## Begin AVAILABLE RECORDS

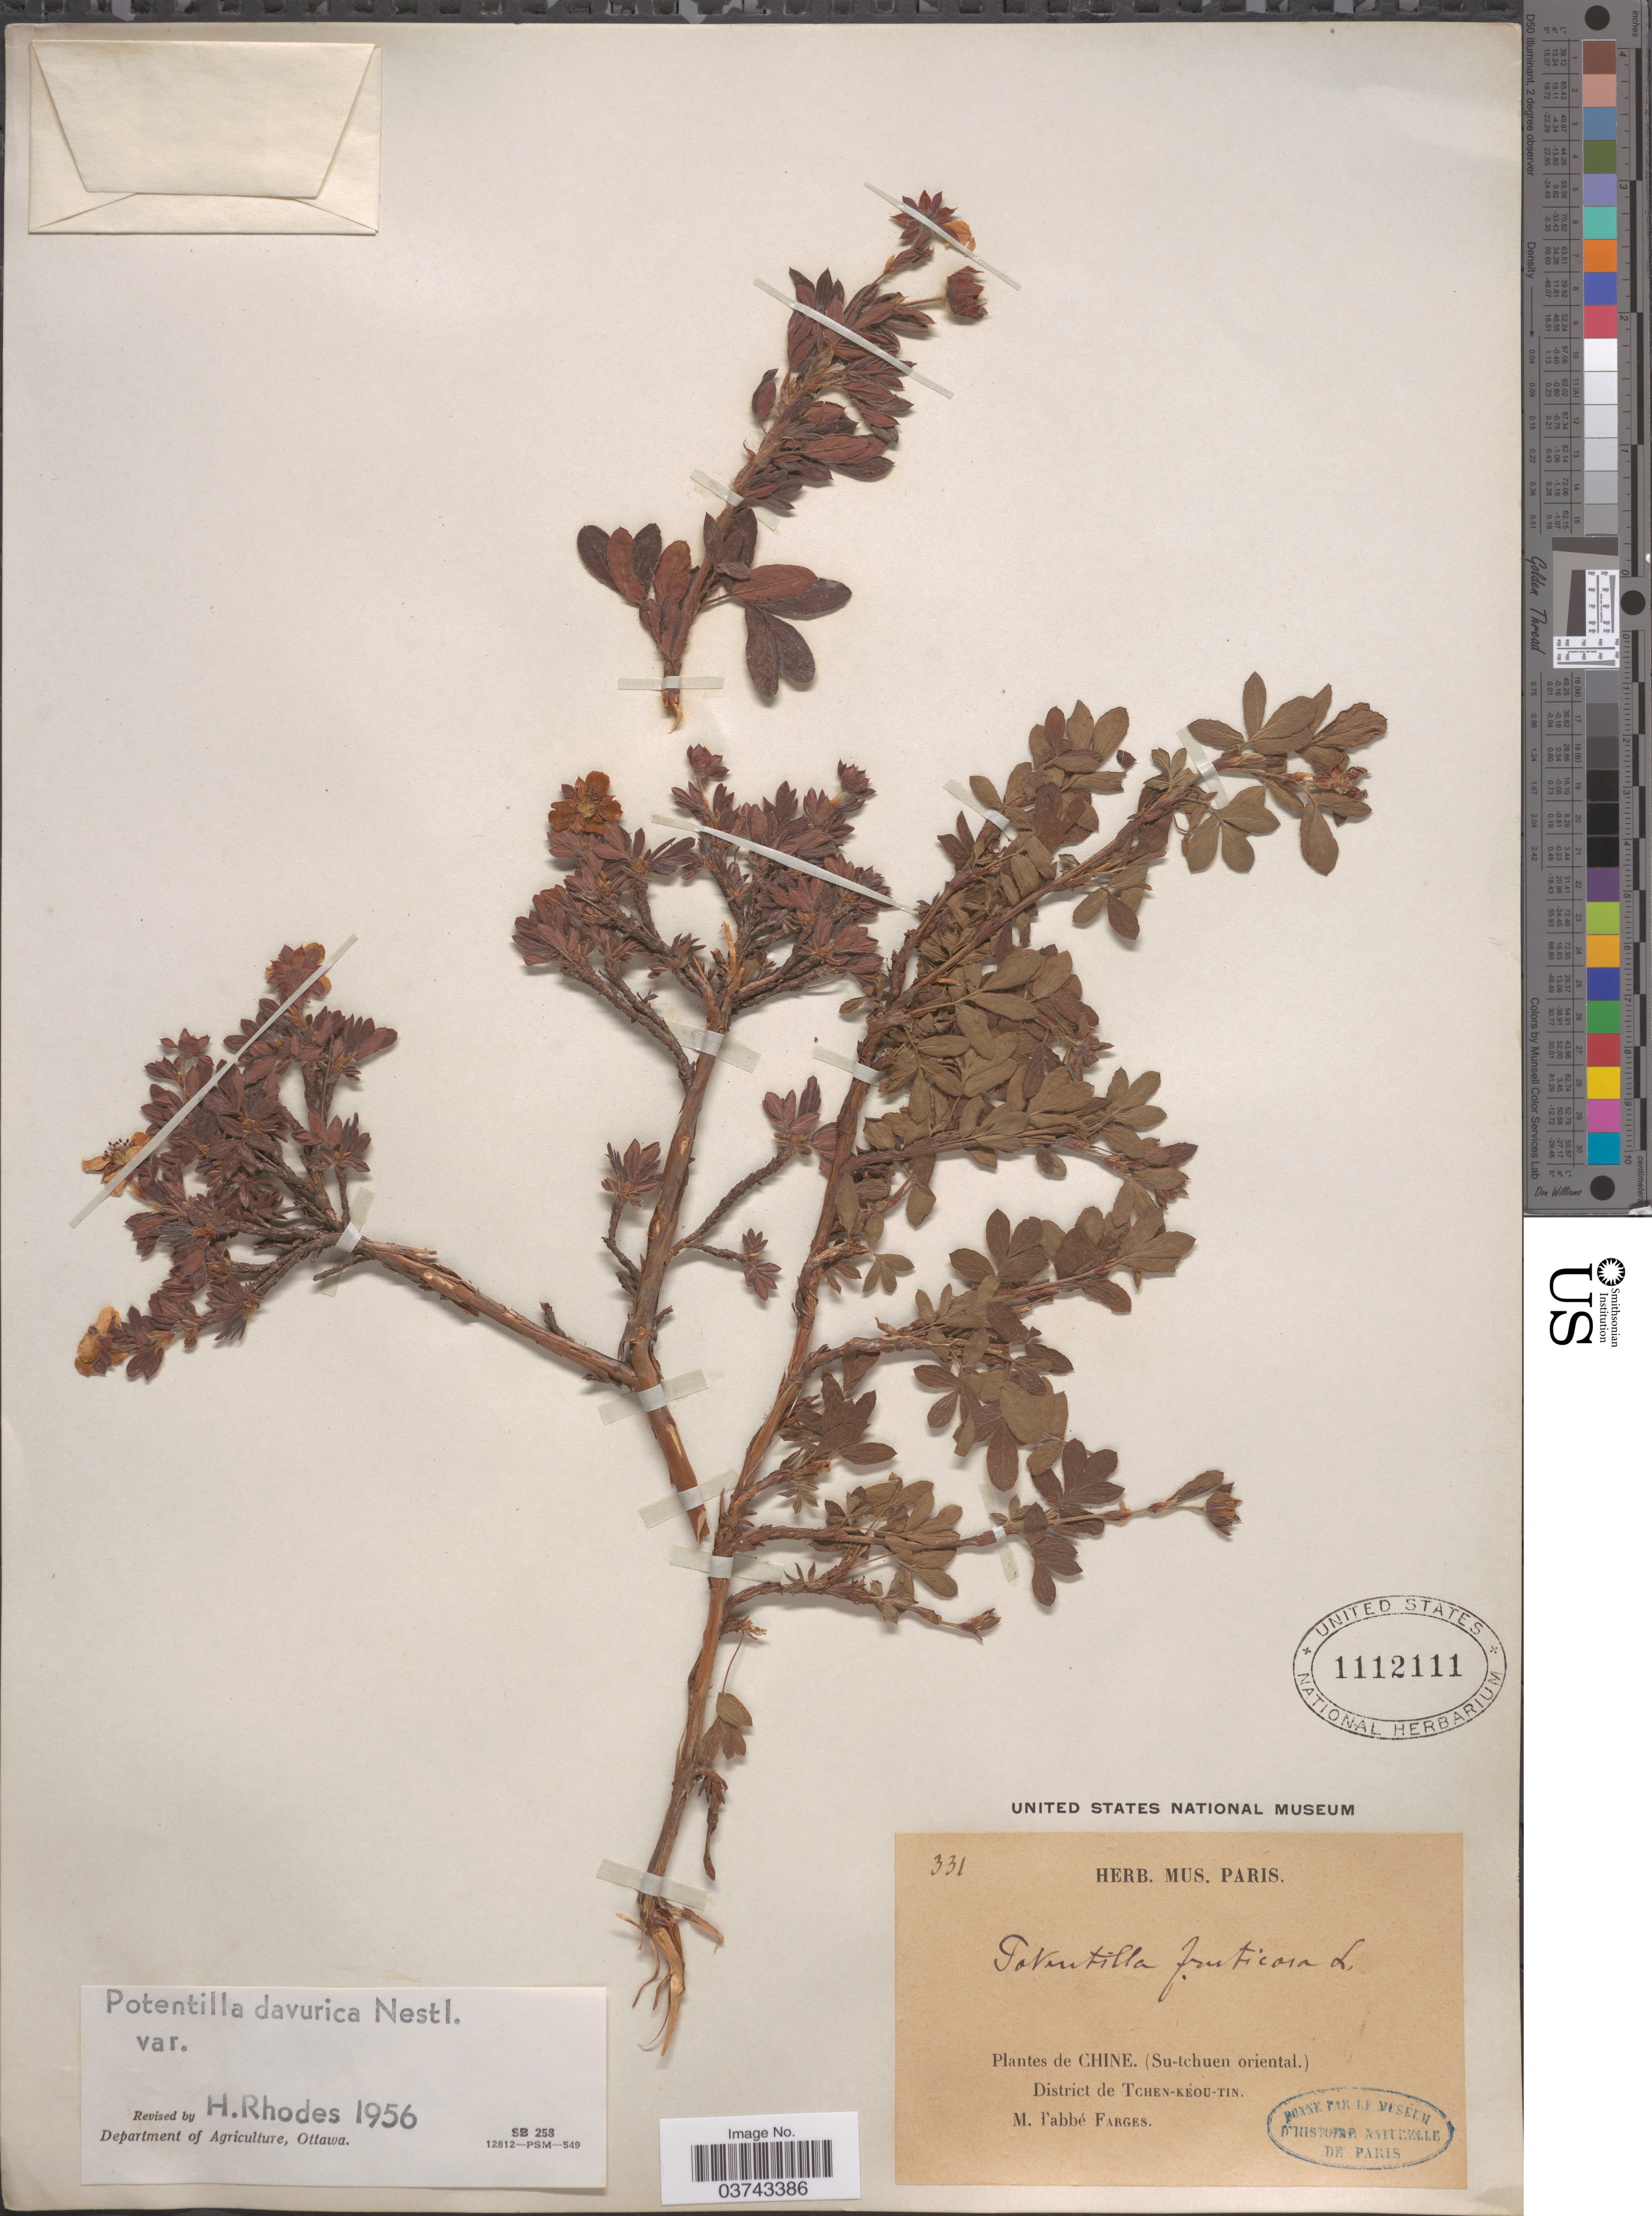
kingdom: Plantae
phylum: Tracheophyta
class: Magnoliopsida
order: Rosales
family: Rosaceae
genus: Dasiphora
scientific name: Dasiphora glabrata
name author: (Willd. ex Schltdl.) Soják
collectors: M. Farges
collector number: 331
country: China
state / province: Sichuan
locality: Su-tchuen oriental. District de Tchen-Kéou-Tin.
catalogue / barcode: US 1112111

## End AVAILABLE RECORDS

* WHAT THE EXERCISE ASKS *
Copy the records from the line containing "collector number: 331" through the end of the records, including both of those lines.

* SOLUTION TO THE EXERCISE *
collector number: 331
country: China
state / province: Sichuan
locality: Su-tchuen oriental. District de Tchen-Kéou-Tin.
catalogue / barcode: US 1112111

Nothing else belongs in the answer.